Unfitted mesh formulations for interface problems generally adopt two distinct methodologies: (i) penalty-based approaches and (ii) explicit enrichment space techniques. While Stable Generalized Finite Element Method (SGFEM) has been rigorously established for one-dimensional and linear-element cases, the construction of optimal enrichment spaces preserving approximation-theoretic properties within isogeometric analysis (IGA) frameworks remains an open challenge. In this paper, we introduce a stable quadratic generalized isogeometric analysis (SGIGA2) for two-dimensional elliptic interface problems. The method is achieved through two key ideas: a new quasi-interpolation for the function with C0 continuous along interface and a new enrichment space with controlled condition number for the stiffness matrix. We mathematically prove that the present method has optimal convergence rates for elliptic interface problems and demonstrate its stability and robustness through numerical verification.

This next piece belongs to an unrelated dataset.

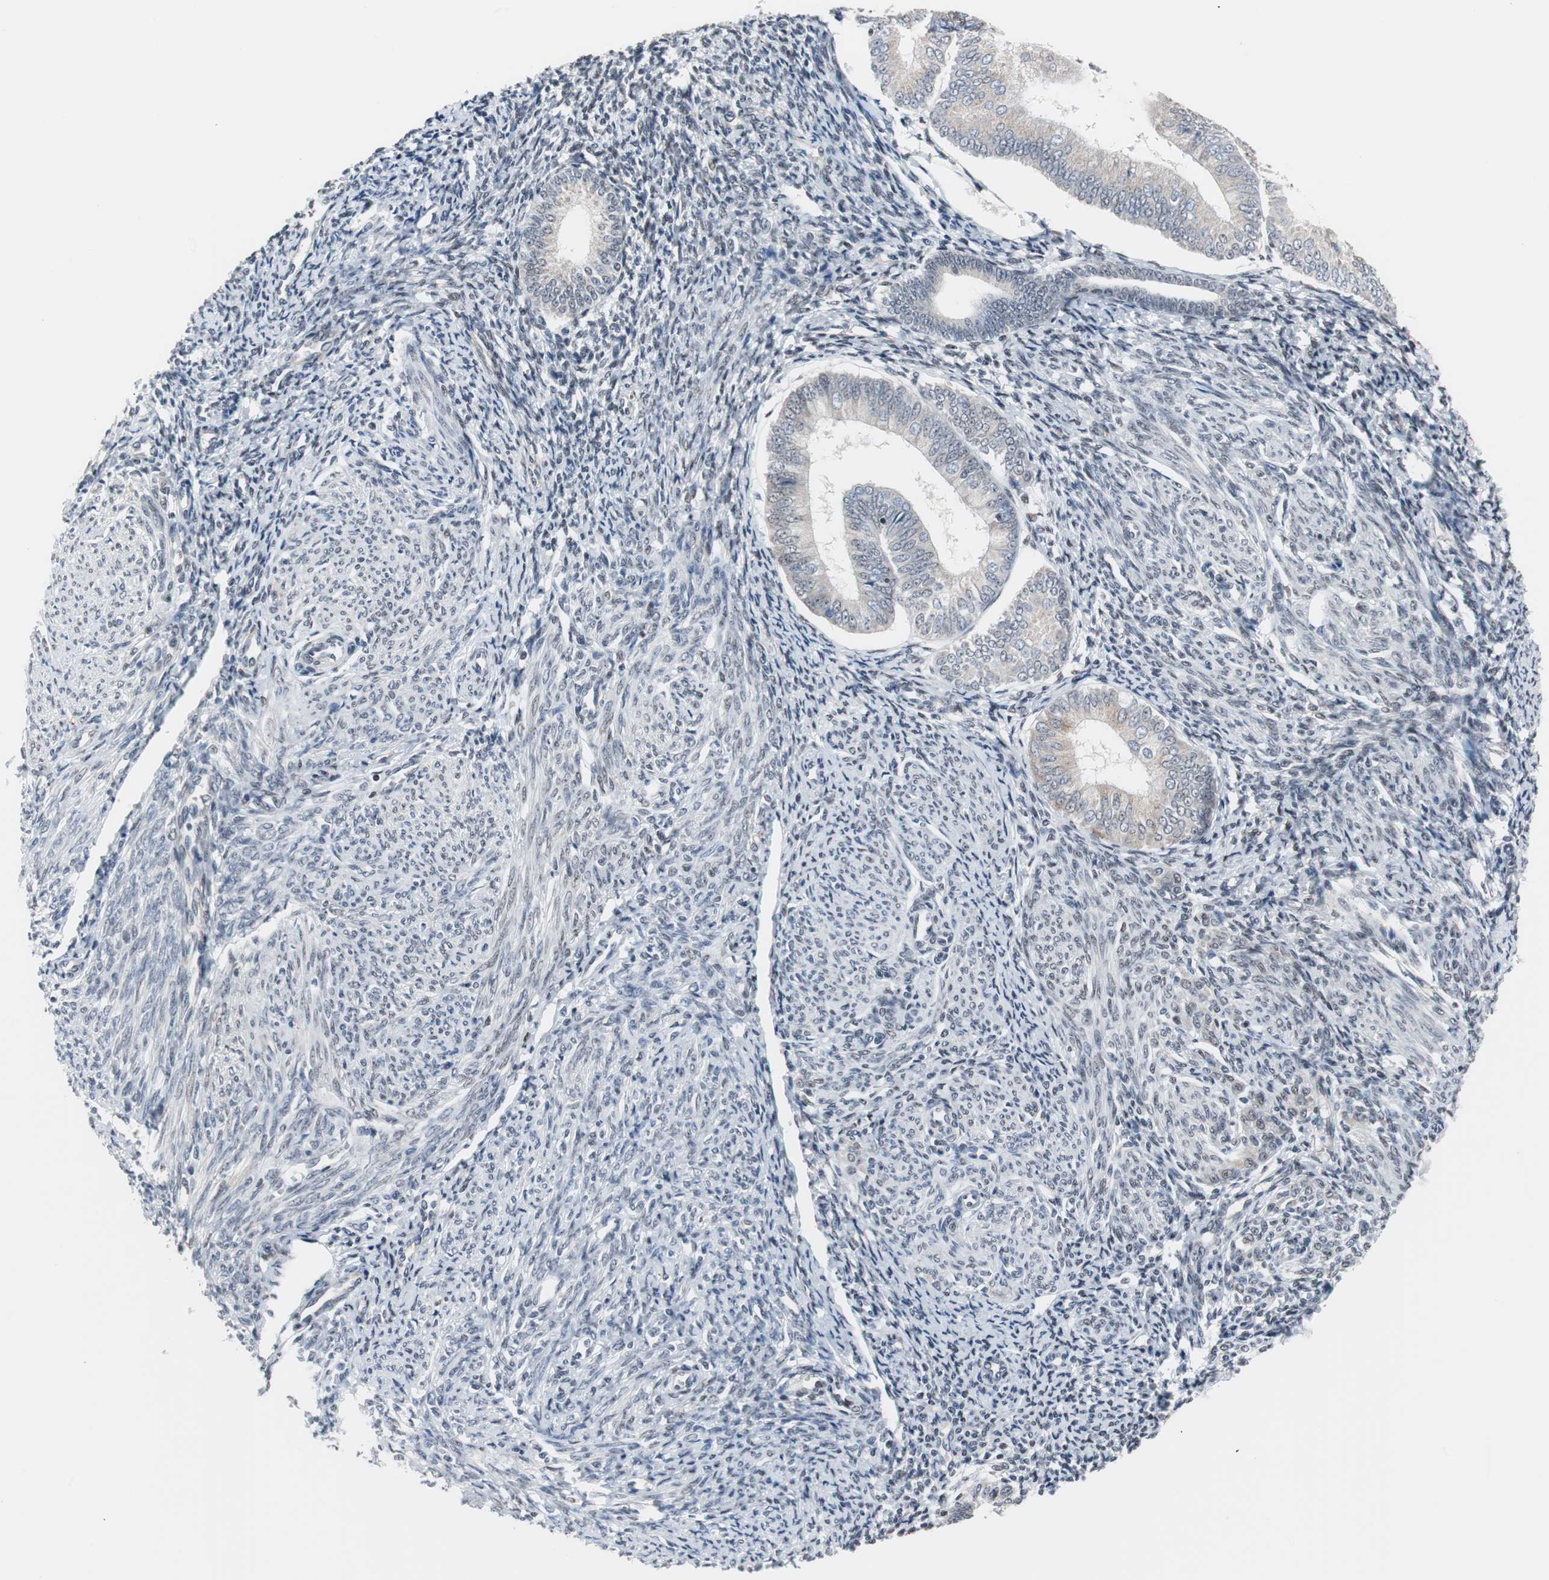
{"staining": {"intensity": "moderate", "quantity": ">75%", "location": "nuclear"}, "tissue": "endometrium", "cell_type": "Cells in endometrial stroma", "image_type": "normal", "snomed": [{"axis": "morphology", "description": "Normal tissue, NOS"}, {"axis": "topography", "description": "Endometrium"}], "caption": "Immunohistochemistry of normal human endometrium reveals medium levels of moderate nuclear staining in about >75% of cells in endometrial stroma.", "gene": "ZHX2", "patient": {"sex": "female", "age": 57}}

翻译：界面问题的非拟合网格方法通常采用两种不同的策略：(i) 基于罚函数的方法和(ii)显式增强空间技术。虽然稳定广义有限元法(SGFEM)在一维和线性单元情形下已得到严格建立，但在等几何分析(IGA)框架内构建保持近似理论性质的最优增强空间仍然是一个开放挑战。本文针对二维椭圆界面问题，提出了一种稳定的二次广义等几何分析方法(SGIGA2)。该方法通过两个关键思想实现：为沿界面C0连续的函数构造新的拟插值算子，以及建立具有受控条件数的刚度矩阵新增强空间。我们从数学上证明了本方法对椭圆界面问题具有最优收敛阶，并通过数值验证展示了其稳定性和鲁棒性。